The paper tackled the problem of quadrature error bias in sigma-point filters, which leads to poorly calibrated estimates, by introducing a Bayes-Sard quadrature method that quantifies this uncertainty, resulting in better-calibrated state estimates with improved RMSE in numerical experiments.

The sigma-point filters, such as the UKF, which exploit numerical quadrature to obtain an additional order of accuracy in the moment transformation step, are popular alternatives to the ubiquitous EKF. The classical quadrature rules used in the sigma-point filters are motivated via polynomial approximation of the integrand, however in the applied context these assumptions cannot always be justified.

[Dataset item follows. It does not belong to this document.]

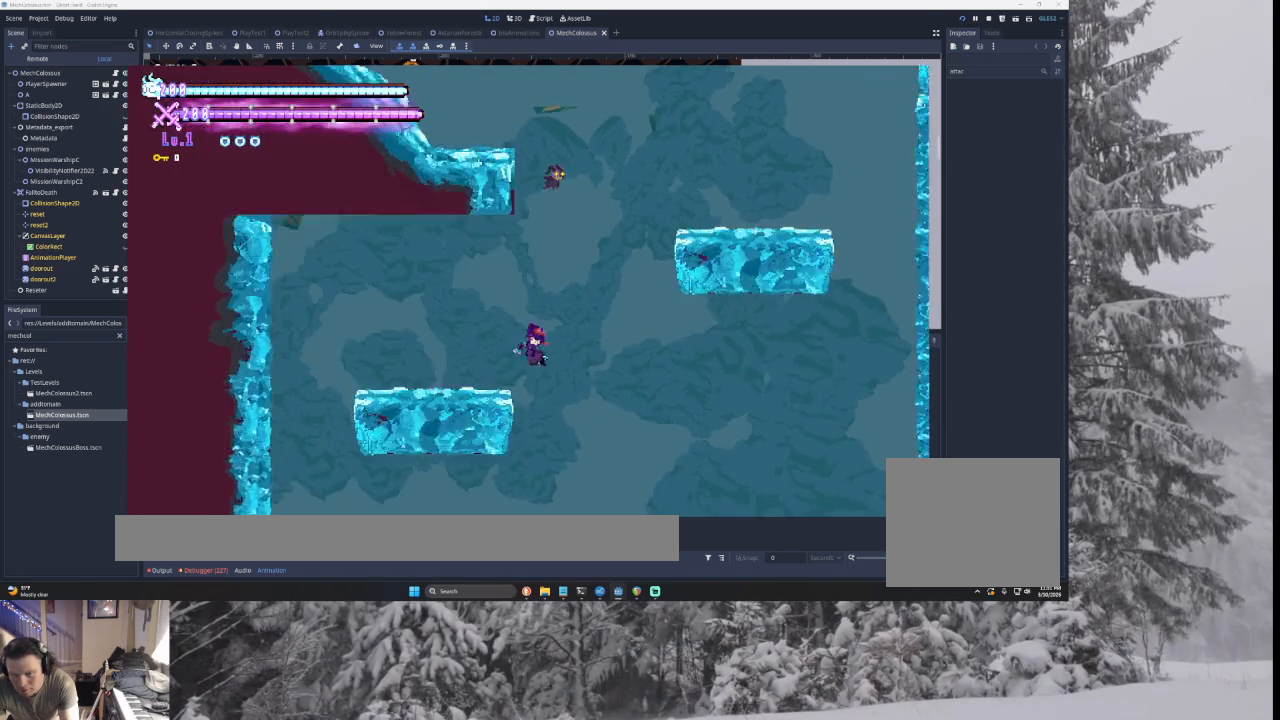
Gameplay with a controller (PlayStation layout); each line is a JSON object with the inputs held at the frame after it. "events" lists button and stick changes between this image and that frame as [ms after this image, input, new state], when the widget could be followed in between.
{"buttons": ["CROSS"], "left_stick": "left", "right_stick": "center", "events": [[67, "left_stick", "right"], [233, "TRIANGLE", "up"], [367, "left_stick", "center"], [500, "left_stick", "left"]]}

As a result, quadrature error can introduce bias into estimated moments, for which there is no compensatory mechanism in the classical sigma-point filters. This can lead in turn to estimates and predictions that are poorly calibrated. In this article, we investigate the Bayes-Sard quadrature method in the context of sigma-point filters, which enables uncertainty due to quadrature error to be formalised within a probabilistic model. Our first contribution is to derive the well-known classical quadratures as special cases of the Bayes-Sard quadrature method. Then a general-purpose moment transform is developed and utilised in the design of novel sigma-point filters, so that uncertainty due to quadrature error is explicitly quantified. Numerical experiments on a challenging tracking example with misspecified initial conditions show that the additional uncertainty quantification built into our method leads to better-calibrated state estimates with improved RMSE.